2025-09-24
The commodification of aged care
By Penny Allman-Payne, Senator For Queensland
On 1 November, major changes to aged care will come into effect – changes that we are told are needed to make the system “more sustainable”, but which, in truth, risk locking in a two-tiered system of care.
Labor’s new Aged Care Act, which passed the parliament in November last year, was sold to the public as a generational reform and an overdue implementation of the recommendations of the Aged Care Royal Commission.
However, while the legislation acknowledges the Royal Commission, it falls short of fully implementing its recommendations.
Instead of reforming the aged care system to put the rights of older people at its heart, Labor’s Act primarily serves to protect the bottom lines of providers.
The new laws achieve this by requiring many older people, including full pensioners, to pay more for care and support. And they don’t even get an enforceable right to quality care in return.
For many older people, this will mean being forced into impossible choices – like choosing between eating and paying for help with essential tasks like bathing and cleaning.
This is precisely what advocates and older people were telling us last year when the new Act was being debated, and it’s why the Greens tried to remove the financial elements from the new laws when they came before the Senate.
We also tried to amend the act to make rights enforceable and reintroduce the criminal penalties that Labor removed from an earlier draft of the bill under pressure from private providers.
When the Senate rejected these amendments, the Greens voted against the bill in its final form. We were the only ones to do so.
At the time, the media largely ignored the warnings from the Greens and advocates, but as November 1 looms, there’s growing awareness of the way these changes will warp the aged care system in favour of the wealthy.
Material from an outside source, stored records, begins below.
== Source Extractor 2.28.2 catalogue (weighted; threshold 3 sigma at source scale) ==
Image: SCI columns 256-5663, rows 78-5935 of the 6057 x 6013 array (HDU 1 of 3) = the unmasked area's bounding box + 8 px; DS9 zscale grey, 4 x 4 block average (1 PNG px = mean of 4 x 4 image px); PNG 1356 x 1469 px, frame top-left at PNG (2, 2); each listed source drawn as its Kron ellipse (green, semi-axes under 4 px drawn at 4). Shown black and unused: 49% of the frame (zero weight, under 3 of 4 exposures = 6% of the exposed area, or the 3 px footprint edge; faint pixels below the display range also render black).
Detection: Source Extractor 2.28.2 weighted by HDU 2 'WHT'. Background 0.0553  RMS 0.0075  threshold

This is particularly noticeable in residential care. We’ve already seen the cap for Refundable Accommodation Deposits lifted from $550,000 to $750,000 – but in reality, deposits already exceed a million dollars in many capital cities.
As Uniting NSW & ACT has warned, under these new rules, wealthier residents may be worth twice as much in revenue as someone living week-to-week. That means residential care providers – a growing number of which are operated for profit – will have a strong incentive to prioritise those who can afford these deposits.
Even the Government’s own figures show 30% of full pensioners and 75% of part-pensioners will pay more for care under the new system.
You shouldn’t have to be a millionaire to guarantee care in your old age – but that is exactly the risk we face.
A win for the Greens and community pressure
When Labor delayed the commencement of its reforms from 1 July to 1 November this year, it also delayed the release of 83,000 Home Care Packages (HCPs), which are essential for allowing older people to access care while remaining in their homes.
As the inquiry that I chaired revealed, there are currently more than 200,000 older Australians stuck on the waitlist for an HCP. Without being able to access timely care at home, older people are pushed towards residential care, where the scales are tipped in favour of those who can afford massive deposits.
Under pressure from the Greens, the crossbench, and the community, and following a defeat in the Senate, Labour agreed to bring forward the release of the planned 83,000 packages, with 20,000 to be released before November 1.
This was a substantial victory and a humiliating defeat for an ALP that seems increasingly arrogant and removed from the concerns of voters.
A perfect storm
A shortage of beds, a rationed home care system, and a funding model that rewards wealth will leave pensioners and older renters without the care they need. This is the opposite of fairness and flies in the face of the Royal Commission's findings. Even the independent Inspector-General of Aged Care has slammed Labor’s Act.
We must end the rationing of home care and guarantee its timely provision. We must also ensure that the system does not disadvantage pensioners and older renters.
The Greens will continue to advocate for an aged care system that is universal, affordable, and based on need.